IPM Take
This is not another Ebola numbers update. It is a warning about what happens when outbreak control loses the people it is trying to protect. In eastern DRC, health workers are not only fighting a virus. They are fighting displacement, poor sanitation, fear, burial trauma, misinformation, shortages and memories of violence against responders. The political truth is brutal: contact tracing cannot work in communities that do not trust the people doing the tracing.
Executive Summary
Reuters reported that confirmed Ebola cases in the Democratic Republic of the Congo had risen to 782, including 181 confirmed deaths, after 72 new cases were documented in 24 hours. A separate Reuters report described health workers struggling to contain Ebola in displacement camps as distrust grows, including in Kpangba camp, home to around 30,000 people. WHO’s latest Disease Outbreak News reported rapid case growth, geographic spread and cross-border transmission to Uganda, with response efforts complicated by insecurity, disrupted surveillance and limited access in affected areas.
Why it matters
- Public authorities: Need outbreak response that is trusted locally, not only technically correct.
- Health workers: Face risk from infection, shortages, insecurity and community hostility while trying to trace contacts and provide care.
- Displaced communities: Need protection that recognises overcrowding, poor sanitation, fear, grief and the reality of life in camps.
The virus is spreading.
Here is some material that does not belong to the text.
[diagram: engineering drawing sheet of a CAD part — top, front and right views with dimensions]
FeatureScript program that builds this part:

But so is distrust.
That is the harder story from eastern Congo. Reuters reports that after Ebola-related deaths in Kpangba displacement camp, health workers tried to trace contacts but were forced away by angry residents who denied that the deaths were caused by Ebola. The result is dangerous: authorities are trying to stop transmission while flying partly blind.
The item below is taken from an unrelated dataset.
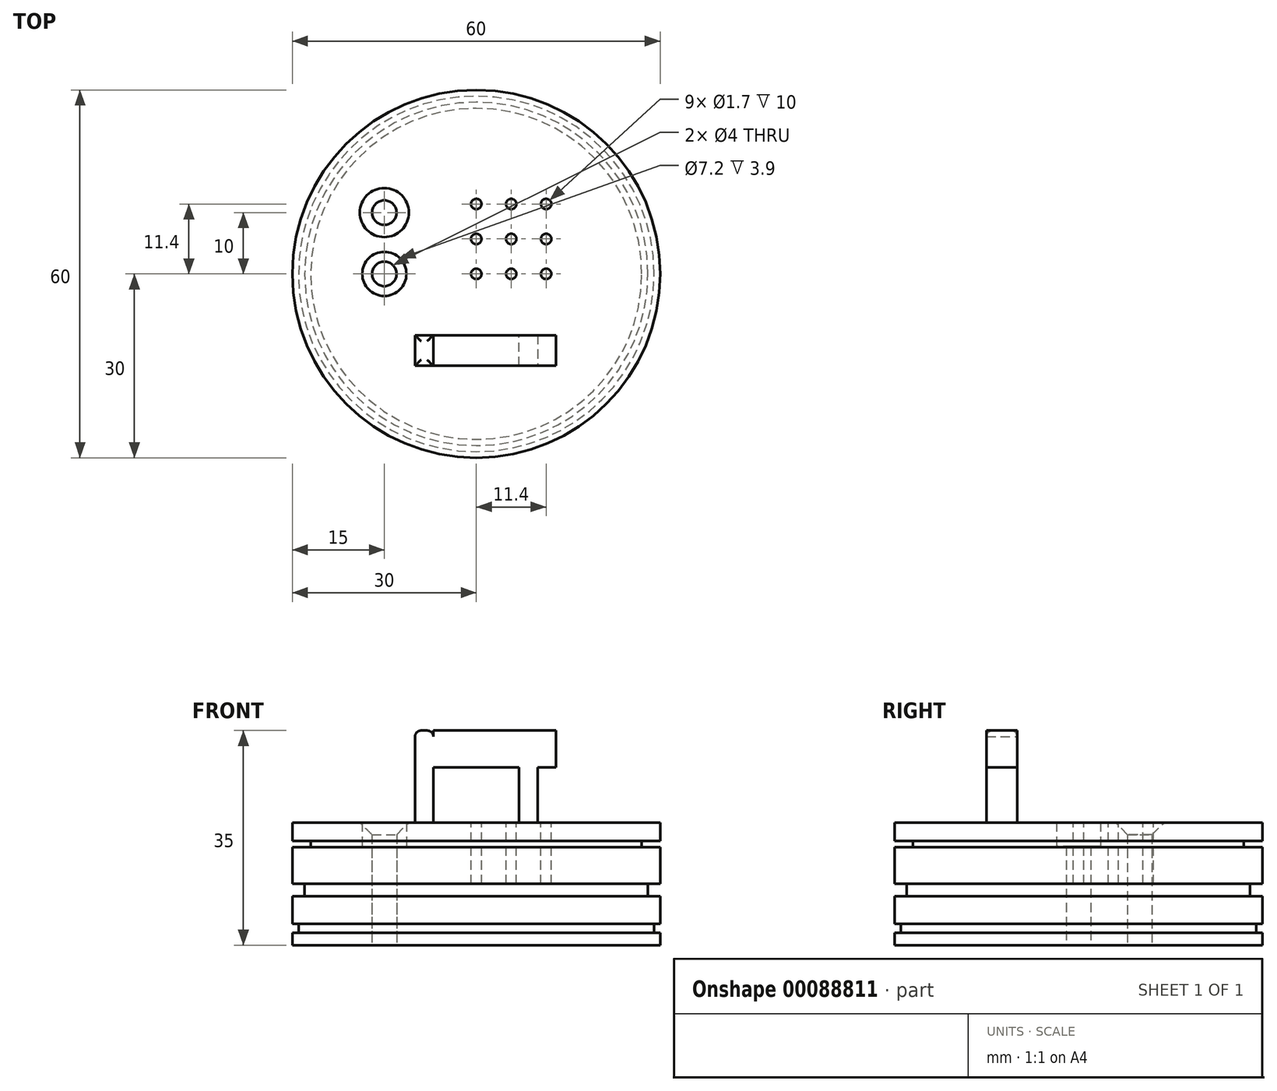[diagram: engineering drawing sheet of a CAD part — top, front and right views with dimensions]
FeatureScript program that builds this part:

The camp context changes everything. Kpangba is home to around 30,000 displaced people. The wider Nizi health zone has 22 displacement sites with more than 81,000 residents. Across the three affected provinces, Ituri, North Kivu and South Kivu, more than five million people are displaced. In some camps, hundreds of people may share one toilet and open defecation is common. This is exactly the environment where a fast-moving outbreak can exploit every weakness in the system.
The response is also carrying old wounds. Several treatment sites have reportedly been attacked by people angry about burial restrictions or convinced that Ebola is a hoax. Memories of the 2018 to 2020 eastern Congo outbreak, when violence targeted health facilities and killed more than 25 health workers, still hang over today’s response.
The human reality is painful. A family loses someone and is told how burial must happen. A health worker tries to trace contacts and is seen as an outsider. A displaced mother hears rumours in a camp where sanitation is failing and help arrives late. Public health may call it resistance. Communities may experience it as fear, history and lack of control.
For IPM, the lesson is clear: outbreak readiness is not only beds, tests and personal protective equipment. It is social permission. If communities do not trust the pathway, the pathway collapses. Ebola control now depends on whether responders can rebuild enough trust to find the next case before the next chain of transmission takes hold.